O cavaquinho elétrico de Fred Zeroquatro dá a senha para O Mistério do Samba (mais uma de Por Pouco), no qual revisita Tom Zé, de estudando o samba, aqui em versão esquema noise. O naipe de metais leva a música para uma pegada mais de gafieira, uma sonoridade mais caribenha e paraense. A Expressão Exata (Carnaval na Obra) é daqueles sambas mais experimentais da Mundo Livre, com andamentos quebrados, mas com um "paparapapapá" que gruda como chiclete. Mais uma aqui se coloca o macho em crise diante da fêmea: Por que fazer sofre a minha/ pobre próstata inerte?" canta, para depos emendar: "Eu te juro meu bem: Eu prefiro você a qualquer vira-lata".

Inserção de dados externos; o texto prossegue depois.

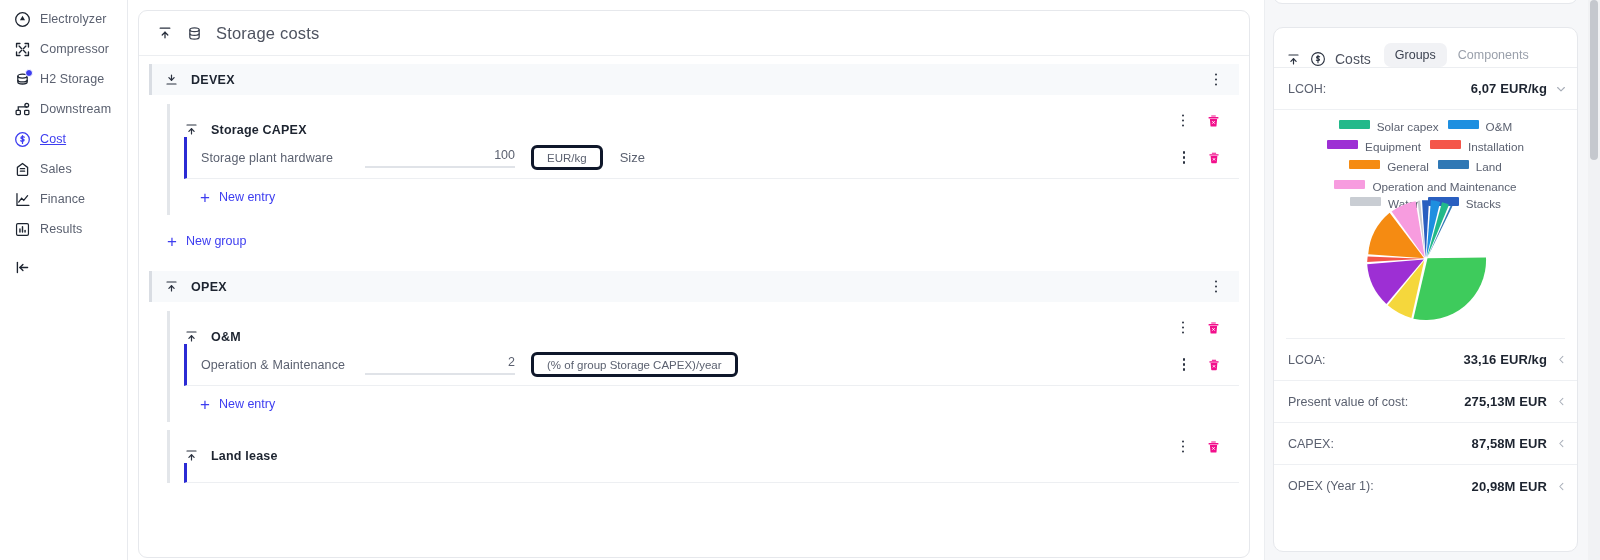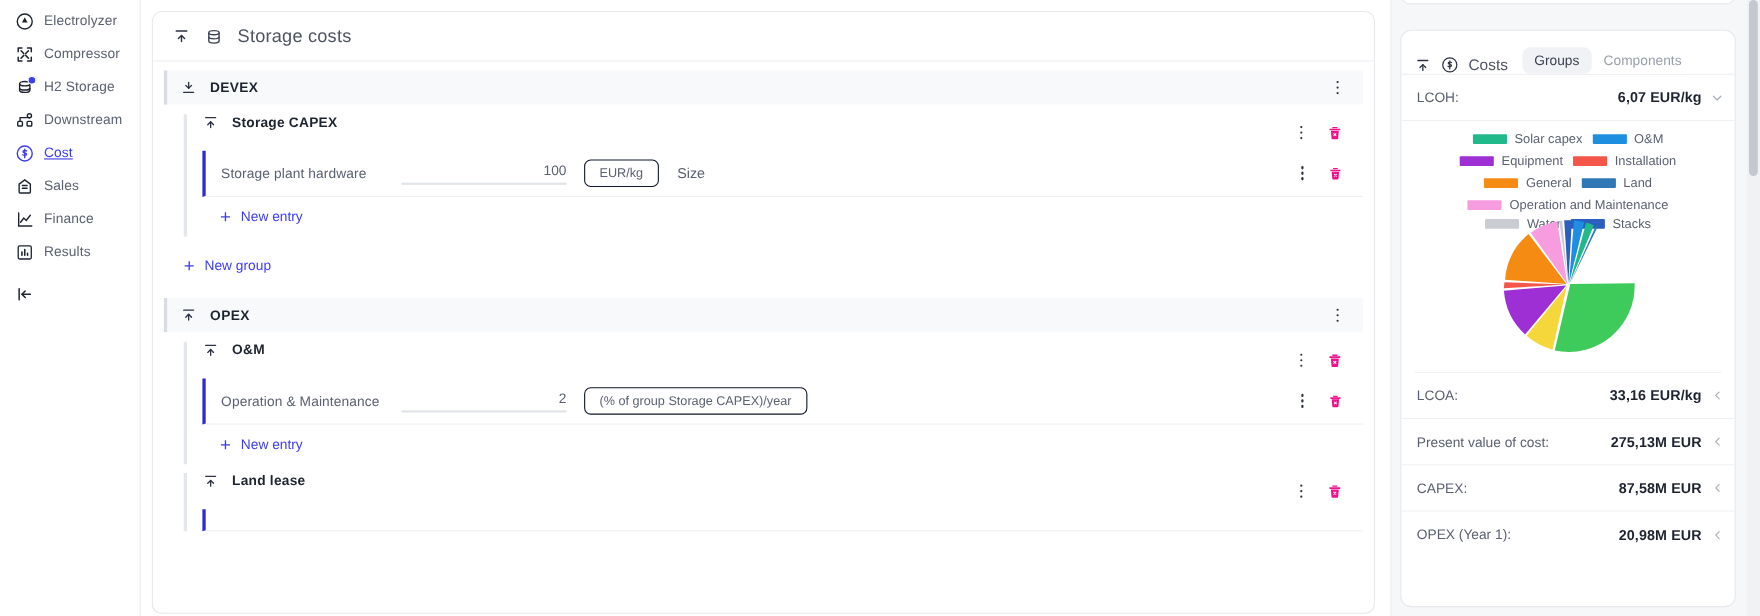--- a/index.html
+++ b/index.html
@@ -68,7 +68,7 @@
   
   .subgroup { border-left: 3px solid #e3e6ea; margin: 0 0 8px 18px; padding-left: 0; }
   .subgroup-head {
-    display:flex; align-items:flex-start; height: 33px; padding-left: 14px; position:relative;
+    display:flex; align-items:flex-end; height: 33px; padding-left: 14px; position:relative;
   }
   .subgroup-title { font-size: 12.5px; font-weight: 700; color:#1d2430; margin-left: 12px; letter-spacing:.2px; }
   .row-actions { position:absolute; right: 18px; top: 50%; transform: translateY(-50%); display:flex; align-items:center; gap: 16px; }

O disco vai chegando a reta final em clima carnavalesco, no frevo sacana O Velho James Browse Já Dizia (Novas Lendas...), cheio de trocadilhos com os termos da linguagem da informática (Anete = a net; a vida é pra compartilhar e gozar, Meu conteúdo quente vai queimar seu disco virgem) e por aí vai.
Seu Suor é o Melhor de Você (Guentando a Ôia) mantém o clima sacana que permeia algumas letras de Zeroquatro. Ao vivo, foi gravada numa versão acelerada, para a galera pular sem parar, até perder o fôlego. Ela entrou quase que um bis. Fechando com chave de ouro, a homenagem a Kid Morengueira (Moreira da Silva), o samba já antológico e definidor do estilo da MLSA: Livre Iniciativa, com seu refrão "Samba Esquema Noise", e as distorções da guitarra como assinatura, a letra contundente: "uma arma fumegante na mão/ e uma ideia na cabeça".
Mangue Bit é o melhor do lado pop de Fred Zeroquatro, um disco para quebrar barreiras sinistras do embotamento cultural. Um disco para ser ouvido, cantado compartilhado.